Habib Rizieq Shihab (HRS), belakangan ini kembali menjadi perbincangan khalayak ramai. Bukan soal status tersangkanya karena dugaan telah menista lambang negara atau chat mesum. Bukan juga tentang sekuel aksi damai maupun kartun Tempo.
Ya, HRS konon akan bertengger sebagai salah satu kontestan pesta demokrasi Pilpres 2019 mendatang. Bahkan, salah satu kanal media daring, saat artikel ini saya tulis, menempatkan “koalisi Habib Rizieq” di posisi keempat mengalahkan “Luhut marah ke Amin Rais” yang berada di posisi lima dalam klasemen fokus news.detik.com (25/03).
Seperti diketahui, Koalisi permanen 212 adalah sebutan koalisi yang didorong HRS untuk Pilpres 2019. Empat parpol yang didorong masuk koalisi dalam hal ini adalah PKS-PAN-Gerindra-PBB. Sementara HRS sendiri beberapa waktu yang lalu memang terlihat membuka peluang bagi dirinya untuk mencalonkan diri sebagai presiden.
Hal tersebut diungkapkan oleh Ketua Umum Persaudaraan Alumni 212 (PA 212) Slamet Maarif. Ia mengatakan bahwa HRS siap maju Pilpres 2019 andai diminta umat dan ulama.
Well, apakah HRS akan benar-benar maju atau tidak nanti di Pilpres 2019, kita sama-sama tidak tahu. Akan tetapi, bentang historisitas FPI dan HRS yang konon dinobatkan sebagai Imam Besar semumur hidup itu memiliki sejarah kekerasan dan intimidasi sejak berdirinya medio 1998, dalam hal ini perlu dipertimbangkan dan tidak bisa kita nafikkan juga.
Mengutip seorang peneliti dan penulis buku Islam in Java, Mark Woodward (2016), bahkan telah mafhum kalau FPI tak segan menargetkan “dosa dan kebiasaan buruk” pada kelompok yang dianggap menyimpang secara syari’at untuk kemudian diserang dan diintimidasi. Meskipun dalam sekuel unjuk rasa yang menuntut Ahok masuk penjara itu bertajuk “super damai” 2016-2017 lalu, FPI pada saat yang sama seolah telah melakukan sesuatu yang non-sequitur (tidak selaras).
Di lain pihak, FPI juga terlihat sangat vokal mengujarkan kebencian yang sengit, dimana mereka mudah sekali merendahkan dan secara harfiyah menista lawannya dengan istilah-istilah yang sangat kasar, seperti; “iblis”, “lebih iblis dari iblis”, “agen setan” dan sebagainya.

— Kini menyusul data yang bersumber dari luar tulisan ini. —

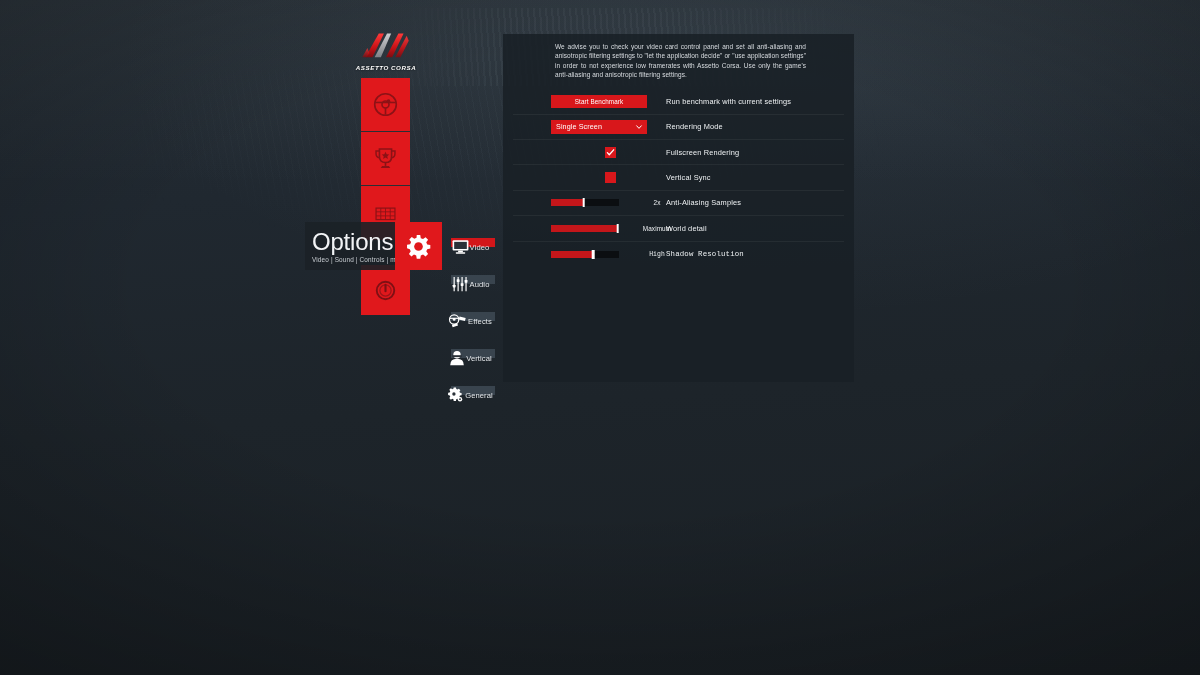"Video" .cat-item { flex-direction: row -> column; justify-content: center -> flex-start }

Bahkan, yang paling ekstrim dalam hal ini adalah ujaran kebencian yang mengajak masyarakat membunuh sesama warga negara. Pekik “Bunuh Ahok” yang sangat nyaring di telinga dua tahun terkahir ini, baik yang menyaksikan secara langsung maupun dalam tayangan-tayangan yang beredar luas di Youtube atau televisi merupakan sample terdekat dan paling mudah kita temukan untuk membuktikannya.
Karena itu tepat sekali di sini ketika Center Religious and Crosscultural Studies (CRCS) di Universitas Gajah Mada (UGM) 2010 lalu dalam Laporan Tahunan Kehidupan Beragama di Indonesia (2010) melaporkan bahwa FPI memiliki dwi rupa: sopan/beradab (civil) dan kasar/tidak beradab (uncivil).

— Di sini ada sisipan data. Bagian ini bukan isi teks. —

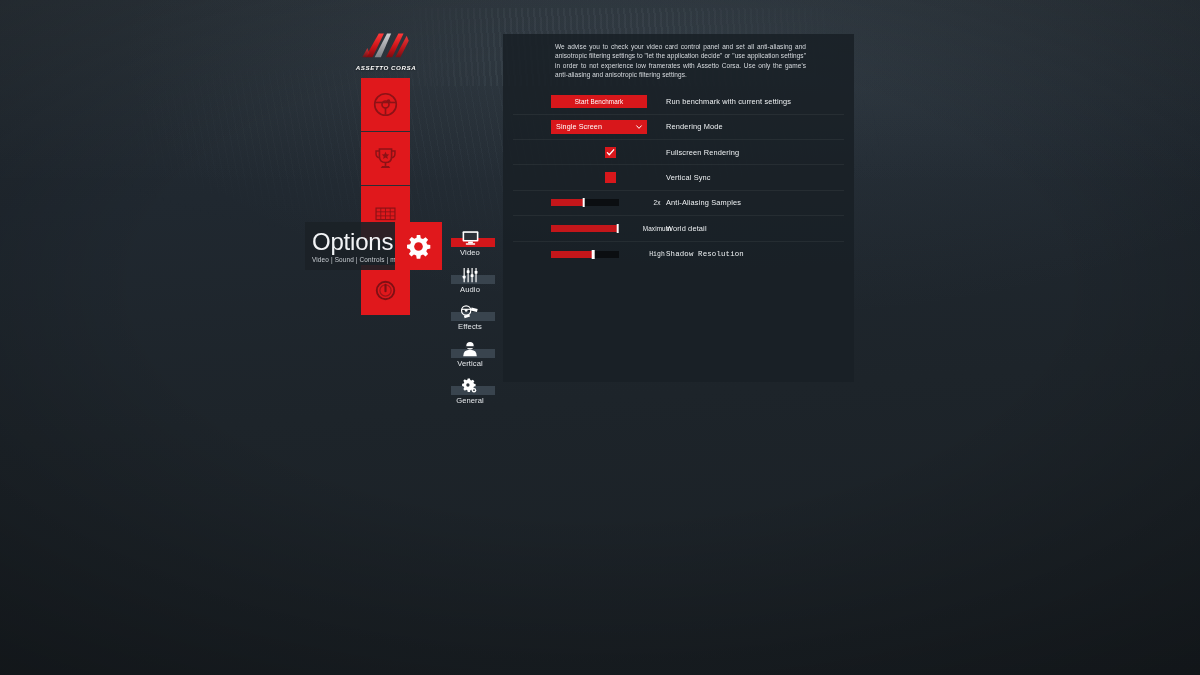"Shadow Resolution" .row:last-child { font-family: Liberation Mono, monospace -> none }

Keberadaban itu mereka tunjukkan dengan banyaknya bicara tentang perbaikan negara Indonesia dan masyarakatnya, meski dalam hal ini secara eksplisit berfokus pada hukum syari’ah an sich. Sementara rupa FPI yang uncivil itu tanpa sadar mereka tunjukkan dengan banyak melakukan aksi kekerasan terhadap kelompok lain yang dianggap menyimpang secara syari’at, khususnya kelompok Syi’ah, Ahmadiyah, yang tidak berpuasa ketika Ramadhan, yang berjualan ketika Ramadhan, dan seabrek sweeping atasnama agama lainnya.
Padahal, meskipun apa yang diperjuang-lakukan FPI itu mereka anggap adalah kebenaran hakiki, akan tetapi jika cara penyampaian yang identik maksa-able seperti itu, tentu tidak dapat dibenarkan. Atau dalam istilah Jawa, para sesepuh (Orang Tua/senior) atau leluhur seringkali meneladankan bahwa demi mencapai keadilan dan perdamaian itu bukan berkutat pada benere kepiye (benarnya gimana/dalilnya apa), tapi lebih kepada apike kepiye (bagusnya bagaimana).
Demikianlah, ngono yo ngono, ning mbok yo ojo ngono (gitu ya gitu, tapi ya jangan seperti itu).